A precise repetition of every line below is the required answer.

— Exercise input —
....

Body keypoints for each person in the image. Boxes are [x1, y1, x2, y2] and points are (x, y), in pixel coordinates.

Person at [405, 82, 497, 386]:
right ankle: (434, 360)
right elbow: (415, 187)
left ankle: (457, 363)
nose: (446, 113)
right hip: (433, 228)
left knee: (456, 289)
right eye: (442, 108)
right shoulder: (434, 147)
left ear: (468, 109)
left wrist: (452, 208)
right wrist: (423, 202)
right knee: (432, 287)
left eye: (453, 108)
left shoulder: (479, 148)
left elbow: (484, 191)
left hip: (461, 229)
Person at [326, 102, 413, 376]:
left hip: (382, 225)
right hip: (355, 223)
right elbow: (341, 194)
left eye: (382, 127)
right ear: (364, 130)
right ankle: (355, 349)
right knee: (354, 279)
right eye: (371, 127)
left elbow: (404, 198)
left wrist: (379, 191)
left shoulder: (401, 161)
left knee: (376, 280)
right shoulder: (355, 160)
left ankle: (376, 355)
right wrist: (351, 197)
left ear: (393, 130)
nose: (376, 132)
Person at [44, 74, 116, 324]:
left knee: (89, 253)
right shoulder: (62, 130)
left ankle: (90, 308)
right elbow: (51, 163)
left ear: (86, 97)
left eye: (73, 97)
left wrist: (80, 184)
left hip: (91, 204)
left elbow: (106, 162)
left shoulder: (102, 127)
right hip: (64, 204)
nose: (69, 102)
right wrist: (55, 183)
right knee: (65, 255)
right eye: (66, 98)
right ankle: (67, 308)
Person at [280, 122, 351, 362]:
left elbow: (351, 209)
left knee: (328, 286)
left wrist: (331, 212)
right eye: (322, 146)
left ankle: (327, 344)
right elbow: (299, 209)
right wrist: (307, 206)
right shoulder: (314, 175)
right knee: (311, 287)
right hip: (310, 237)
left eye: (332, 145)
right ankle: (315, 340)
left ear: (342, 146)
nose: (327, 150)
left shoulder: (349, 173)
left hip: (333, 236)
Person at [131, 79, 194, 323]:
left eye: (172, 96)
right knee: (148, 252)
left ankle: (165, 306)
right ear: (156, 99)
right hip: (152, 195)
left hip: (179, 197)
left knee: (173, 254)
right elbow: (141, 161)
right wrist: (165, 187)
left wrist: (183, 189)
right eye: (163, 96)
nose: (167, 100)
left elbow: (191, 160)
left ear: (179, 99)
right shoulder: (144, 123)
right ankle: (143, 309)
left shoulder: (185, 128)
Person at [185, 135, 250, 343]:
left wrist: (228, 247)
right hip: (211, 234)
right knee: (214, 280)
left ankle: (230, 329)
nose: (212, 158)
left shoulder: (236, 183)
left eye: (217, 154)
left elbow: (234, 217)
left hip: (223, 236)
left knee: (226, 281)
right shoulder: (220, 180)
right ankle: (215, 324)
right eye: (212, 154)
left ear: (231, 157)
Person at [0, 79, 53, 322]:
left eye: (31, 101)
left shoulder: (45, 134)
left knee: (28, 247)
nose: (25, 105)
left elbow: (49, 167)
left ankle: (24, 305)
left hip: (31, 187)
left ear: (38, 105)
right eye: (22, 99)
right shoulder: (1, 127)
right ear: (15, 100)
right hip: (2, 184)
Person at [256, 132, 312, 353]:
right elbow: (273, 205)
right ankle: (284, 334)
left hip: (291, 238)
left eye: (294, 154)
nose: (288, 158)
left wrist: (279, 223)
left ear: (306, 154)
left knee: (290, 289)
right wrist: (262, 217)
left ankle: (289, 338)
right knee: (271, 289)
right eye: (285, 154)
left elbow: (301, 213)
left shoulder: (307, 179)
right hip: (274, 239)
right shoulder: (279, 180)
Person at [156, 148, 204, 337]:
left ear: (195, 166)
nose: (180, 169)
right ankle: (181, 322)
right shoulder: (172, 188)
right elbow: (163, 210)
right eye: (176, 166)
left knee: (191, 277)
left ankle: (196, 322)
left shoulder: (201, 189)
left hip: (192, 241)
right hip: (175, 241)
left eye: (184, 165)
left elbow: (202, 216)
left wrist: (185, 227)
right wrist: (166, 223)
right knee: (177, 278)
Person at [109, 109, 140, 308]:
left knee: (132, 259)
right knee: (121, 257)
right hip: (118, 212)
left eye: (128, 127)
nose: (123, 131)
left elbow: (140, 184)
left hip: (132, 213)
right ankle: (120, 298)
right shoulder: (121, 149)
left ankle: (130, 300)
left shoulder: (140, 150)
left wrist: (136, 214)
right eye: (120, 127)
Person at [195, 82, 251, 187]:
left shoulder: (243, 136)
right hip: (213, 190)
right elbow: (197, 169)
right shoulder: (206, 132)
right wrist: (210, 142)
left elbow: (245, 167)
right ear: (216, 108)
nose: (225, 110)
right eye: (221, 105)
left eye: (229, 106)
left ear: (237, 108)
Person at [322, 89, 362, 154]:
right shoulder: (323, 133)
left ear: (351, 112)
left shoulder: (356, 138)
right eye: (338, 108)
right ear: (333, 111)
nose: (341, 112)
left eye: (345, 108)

....

— Result of this exercise —
Body keypoints for each person in the image. Boxes are [x1, y1, x2, y2] and points are (x, y), in pixel coordinates.

Person at [405, 82, 497, 386]:
right ankle: (434, 360)
right elbow: (415, 187)
left ankle: (457, 363)
nose: (446, 113)
right hip: (433, 228)
left knee: (456, 289)
right eye: (442, 108)
right shoulder: (434, 147)
left ear: (468, 109)
left wrist: (452, 208)
right wrist: (423, 202)
right knee: (432, 287)
left eye: (453, 108)
left shoulder: (479, 148)
left elbow: (484, 191)
left hip: (461, 229)
Person at [326, 102, 413, 376]:
left hip: (382, 225)
right hip: (355, 223)
right elbow: (341, 194)
left eye: (382, 127)
right ear: (364, 130)
right ankle: (355, 349)
right knee: (354, 279)
right eye: (371, 127)
left elbow: (404, 198)
left wrist: (379, 191)
left shoulder: (401, 161)
left knee: (376, 280)
right shoulder: (355, 160)
left ankle: (376, 355)
right wrist: (351, 197)
left ear: (393, 130)
nose: (376, 132)
Person at [44, 74, 116, 324]:
left knee: (89, 253)
right shoulder: (62, 130)
left ankle: (90, 308)
right elbow: (51, 163)
left ear: (86, 97)
left eye: (73, 97)
left wrist: (80, 184)
left hip: (91, 204)
left elbow: (106, 162)
left shoulder: (102, 127)
right hip: (64, 204)
nose: (69, 102)
right wrist: (55, 183)
right knee: (65, 255)
right eye: (66, 98)
right ankle: (67, 308)
Person at [280, 122, 351, 362]:
left elbow: (351, 209)
left knee: (328, 286)
left wrist: (331, 212)
right eye: (322, 146)
left ankle: (327, 344)
right elbow: (299, 209)
right wrist: (307, 206)
right shoulder: (314, 175)
right knee: (311, 287)
right hip: (310, 237)
left eye: (332, 145)
right ankle: (315, 340)
left ear: (342, 146)
nose: (327, 150)
left shoulder: (349, 173)
left hip: (333, 236)
Person at [131, 79, 194, 323]:
left eye: (172, 96)
right knee: (148, 252)
left ankle: (165, 306)
right ear: (156, 99)
right hip: (152, 195)
left hip: (179, 197)
left knee: (173, 254)
right elbow: (141, 161)
right wrist: (165, 187)
left wrist: (183, 189)
right eye: (163, 96)
nose: (167, 100)
left elbow: (191, 160)
left ear: (179, 99)
right shoulder: (144, 123)
right ankle: (143, 309)
left shoulder: (185, 128)
Person at [185, 135, 250, 343]:
left wrist: (228, 247)
right hip: (211, 234)
right knee: (214, 280)
left ankle: (230, 329)
nose: (212, 158)
left shoulder: (236, 183)
left eye: (217, 154)
left elbow: (234, 217)
left hip: (223, 236)
left knee: (226, 281)
right shoulder: (220, 180)
right ankle: (215, 324)
right eye: (212, 154)
left ear: (231, 157)
Person at [0, 79, 53, 322]:
left eye: (31, 101)
left shoulder: (45, 134)
left knee: (28, 247)
nose: (25, 105)
left elbow: (49, 167)
left ankle: (24, 305)
left hip: (31, 187)
left ear: (38, 105)
right eye: (22, 99)
right shoulder: (1, 127)
right ear: (15, 100)
right hip: (2, 184)
Person at [256, 132, 312, 353]:
right elbow: (273, 205)
right ankle: (284, 334)
left hip: (291, 238)
left eye: (294, 154)
nose: (288, 158)
left wrist: (279, 223)
left ear: (306, 154)
left knee: (290, 289)
right wrist: (262, 217)
left ankle: (289, 338)
right knee: (271, 289)
right eye: (285, 154)
left elbow: (301, 213)
left shoulder: (307, 179)
right hip: (274, 239)
right shoulder: (279, 180)
Person at [156, 148, 204, 337]:
left ear: (195, 166)
nose: (180, 169)
right ankle: (181, 322)
right shoulder: (172, 188)
right elbow: (163, 210)
right eye: (176, 166)
left knee: (191, 277)
left ankle: (196, 322)
left shoulder: (201, 189)
left hip: (192, 241)
right hip: (175, 241)
left eye: (184, 165)
left elbow: (202, 216)
left wrist: (185, 227)
right wrist: (166, 223)
right knee: (177, 278)
Person at [109, 109, 140, 308]:
left knee: (132, 259)
right knee: (121, 257)
right hip: (118, 212)
left eye: (128, 127)
nose: (123, 131)
left elbow: (140, 184)
left hip: (132, 213)
right ankle: (120, 298)
right shoulder: (121, 149)
left ankle: (130, 300)
left shoulder: (140, 150)
left wrist: (136, 214)
right eye: (120, 127)
Person at [195, 82, 251, 187]:
left shoulder: (243, 136)
right hip: (213, 190)
right elbow: (197, 169)
right shoulder: (206, 132)
right wrist: (210, 142)
left elbow: (245, 167)
right ear: (216, 108)
nose: (225, 110)
right eye: (221, 105)
left eye: (229, 106)
left ear: (237, 108)
Person at [322, 89, 362, 154]:
right shoulder: (323, 133)
left ear: (351, 112)
left shoulder: (356, 138)
right eye: (338, 108)
right ear: (333, 111)
nose: (341, 112)
left eye: (345, 108)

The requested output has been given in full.